## Instructions for the task
Transcribe the records below in full; pictures stay out of the copy.

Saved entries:
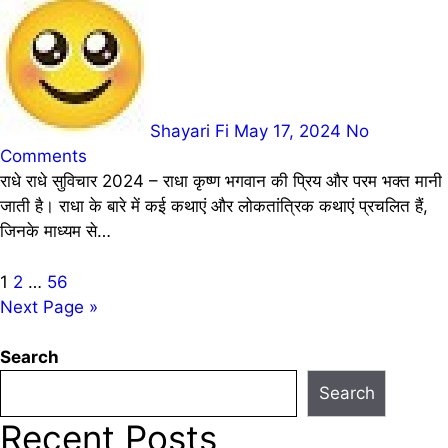
Shayari Fi
May 17, 2024
No
Comments
राधे राधे सुविचार 2024 – राधा कृष्ण भगवान की प्रिय और परम भक्त मानी
जाती है। राधा के बारे में कई कथाएं और लोकतांत्रिक कथाएं प्रचलित हैं,
जिनके माध्यम से…
Posts
1
2
…
56
Next Page »
pagination
Search
Search
Recent Posts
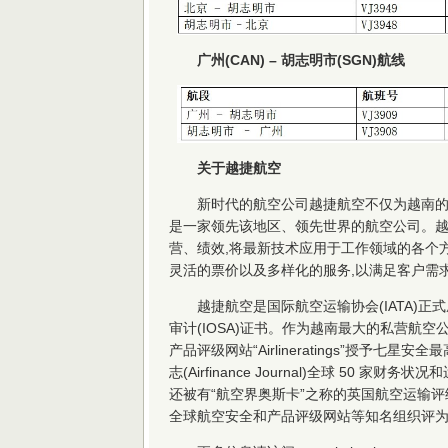
广州(CAN) – 胡志明市(SGN)航线
关于越捷航空
新时代的航空公司越捷航空不仅为越南的
是一家领先该地区、领先世界的航空公司。
营、绩效,将最新技术应用于工作领域的各个
灵活的票价以及多样化的服务,以满足客户需
越捷航空是国际航空运输协会(IATA)正
审计(IOSA)证书。作为越南最大的私营航
产品评级网站“Airlineratings”授予七
志(Airfinance Journal)全球 50 
还被有“航空界奥斯卡”之称的英国航空运输评级机构
全球航空安全和产品评级网站等知名组织评为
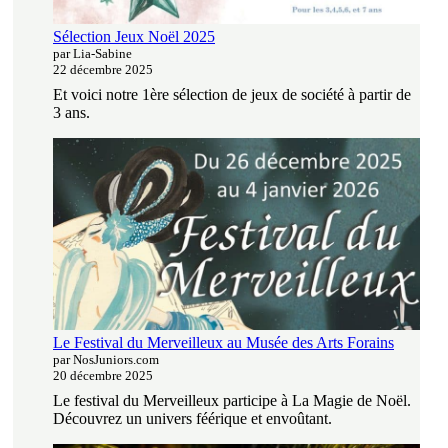
Sélection Jeux Noël 2025
par Lia-Sabine
22 décembre 2025
Et voici notre 1ère sélection de jeux de société à partir de
3 ans.
Le Festival du Merveilleux au Musée des Arts Forains
par NosJuniors.com
20 décembre 2025
Le festival du Merveilleux participe à La Magie de Noël.
Découvrez un univers féérique et envoûtant.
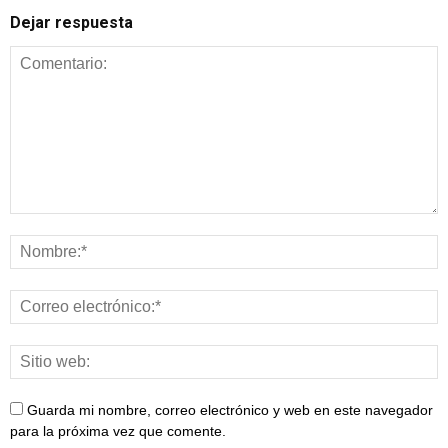
Dejar respuesta
Guarda mi nombre, correo electrónico y web en este navegador
para la próxima vez que comente.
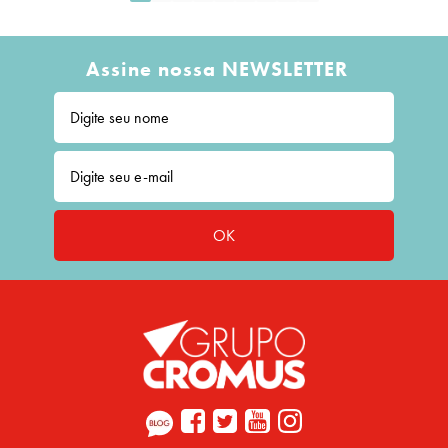
Assine nossa NEWSLETTER
OK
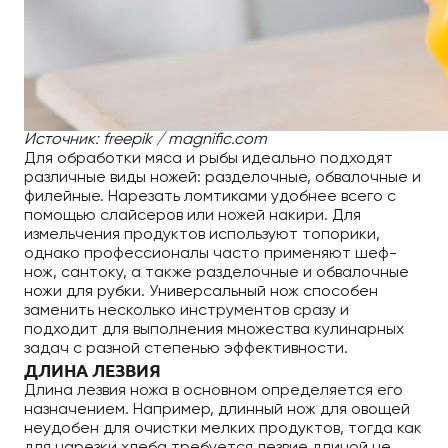
Источник: freepik / magnific.com
Для обработки мяса и рыбы идеально подходят
различные виды ножей: разделочные, обвалочные и
филейные. Нарезать ломтиками удобнее всего с
помощью слайсеров или ножей накири. Для
измельчения продуктов используют топорики,
однако профессионалы часто применяют шеф-
нож, сантоку, а также разделочные и обвалочные
ножи для рубки. Универсальный нож способен
заменить несколько инструментов сразу и
подходит для выполнения множества кулинарных
задач с разной степенью эффективности.
ДЛИНА ЛЕЗВИЯ
Длина лезвия ножа в основном определяется его
назначением. Например, длинный нож для овощей
неудобен для очистки мелких продуктов, тогда как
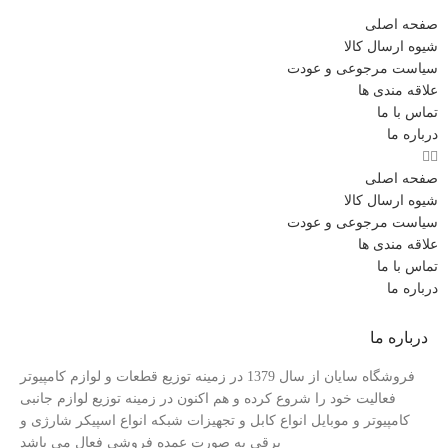
صفحه اصلی
شیوه ارسال کالا
سیاست مرجوعی و عودت
علاقه مندی ها
تماس با ما
درباره ما
صفحه اصلی
شیوه ارسال کالا
سیاست مرجوعی و عودت
علاقه مندی ها
تماس با ما
درباره ما
درباره ما
فروشگاه سایان از سال 1379 در زمینه توزیع قطعات و لوازم کامپیوتر
فعالیت خود را شروع کرده و هم اکنون در زمینه توزیع لوازم جانبی
کامپیوتر و موبایل انواع کابل و تجهیزات شبکه انواع اسپیکر شارژی و
برقی به صورت عمده فروشی فعال می باشد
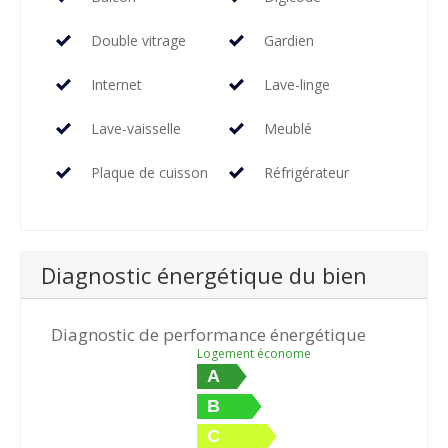
Double vitrage
Gardien
Internet
Lave-linge
Lave-vaisselle
Meublé
Plaque de cuisson
Réfrigérateur
Diagnostic énergétique du bien
Diagnostic de performance énergétique
Logement économe
A
B
C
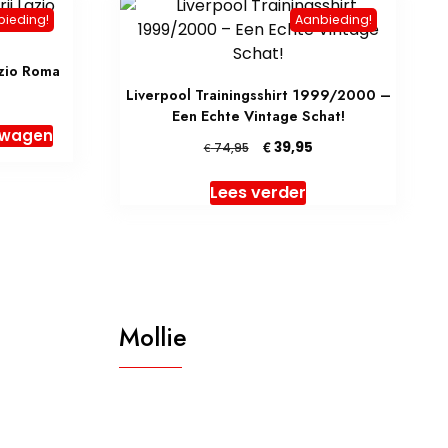
bieding!
Aanbieding!
azio Roma
Liverpool Trainingsshirt 1999/2000 –
elijke
Huidige
Een Echte Vintage Schat!
rijs
lwagen
s:
Oorspronkelijke
Huidige
€
39,95
€
74,95
 152,96.
prijs
prijs
was:
is:
Lees verder
€ 74,95.
€ 39,95.
Mollie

## Solution to this task
Shayari Fi
May 17, 2024
No
Comments
राधे राधे सुविचार 2024 – राधा कृष्ण भगवान की प्रिय और परम भक्त मानी
जाती है। राधा के बारे में कई कथाएं और लोकतांत्रिक कथाएं प्रचलित हैं,
जिनके माध्यम से…
Posts
1
2
…
56
Next Page »
pagination
Search
Search
Recent Posts
广州(CAN) – 胡志明市(SGN)航线
关于越捷航空
新时代的航空公司越捷航空不仅为越南的
是一家领先该地区、领先世界的航空公司。
营、绩效,将最新技术应用于工作领域的各个
灵活的票价以及多样化的服务,以满足客户需
越捷航空是国际航空运输协会(IATA)正
审计(IOSA)证书。作为越南最大的私营航
产品评级网站“Airlineratings”授予七
志(Airfinance Journal)全球 50 
还被有“航空界奥斯卡”之称的英国航空运输评级机构
全球航空安全和产品评级网站等知名组织评为
Sélection Jeux Noël 2025
par Lia-Sabine
22 décembre 2025
Et voici notre 1ère sélection de jeux de société à partir de
3 ans.
Le Festival du Merveilleux au Musée des Arts Forains
par NosJuniors.com
20 décembre 2025
Le festival du Merveilleux participe à La Magie de Noël.
Découvrez un univers féérique et envoûtant.
Dejar respuesta
Guarda mi nombre, correo electrónico y web en este navegador
para la próxima vez que comente.
Assine nossa NEWSLETTER
OK
Источник: freepik / magnific.com
Для обработки мяса и рыбы идеально подходят
различные виды ножей: разделочные, обвалочные и
филейные. Нарезать ломтиками удобнее всего с
помощью слайсеров или ножей накири. Для
измельчения продуктов используют топорики,
однако профессионалы часто применяют шеф-
нож, сантоку, а также разделочные и обвалочные
ножи для рубки. Универсальный нож способен
заменить несколько инструментов сразу и
подходит для выполнения множества кулинарных
задач с разной степенью эффективности.
ДЛИНА ЛЕЗВИЯ
Длина лезвия ножа в основном определяется его
назначением. Например, длинный нож для овощей
неудобен для очистки мелких продуктов, тогда как
صفحه اصلی
شیوه ارسال کالا
سیاست مرجوعی و عودت
علاقه مندی ها
تماس با ما
درباره ما
صفحه اصلی
شیوه ارسال کالا
سیاست مرجوعی و عودت
علاقه مندی ها
تماس با ما
درباره ما
درباره ما
فروشگاه سایان از سال 1379 در زمینه توزیع قطعات و لوازم کامپیوتر
فعالیت خود را شروع کرده و هم اکنون در زمینه توزیع لوازم جانبی
کامپیوتر و موبایل انواع کابل و تجهیزات شبکه انواع اسپیکر شارژی و
برقی به صورت عمده فروشی فعال می باشد
Double vitrage
Gardien
Internet
Lave-linge
Lave-vaisselle
Meublé
Plaque de cuisson
Réfrigérateur
Diagnostic énergétique du bien
Diagnostic de performance énergétique
Logement économe
A
B
C
bieding!
Aanbieding!
azio Roma
Liverpool Trainingsshirt 1999/2000 –
elijke
Huidige
Een Echte Vintage Schat!
rijs
lwagen
s:
Oorspronkelijke
Huidige
€
39,95
€
74,95
 152,96.
prijs
prijs
was:
is:
Lees verder
€ 74,95.
€ 39,95.
Mollie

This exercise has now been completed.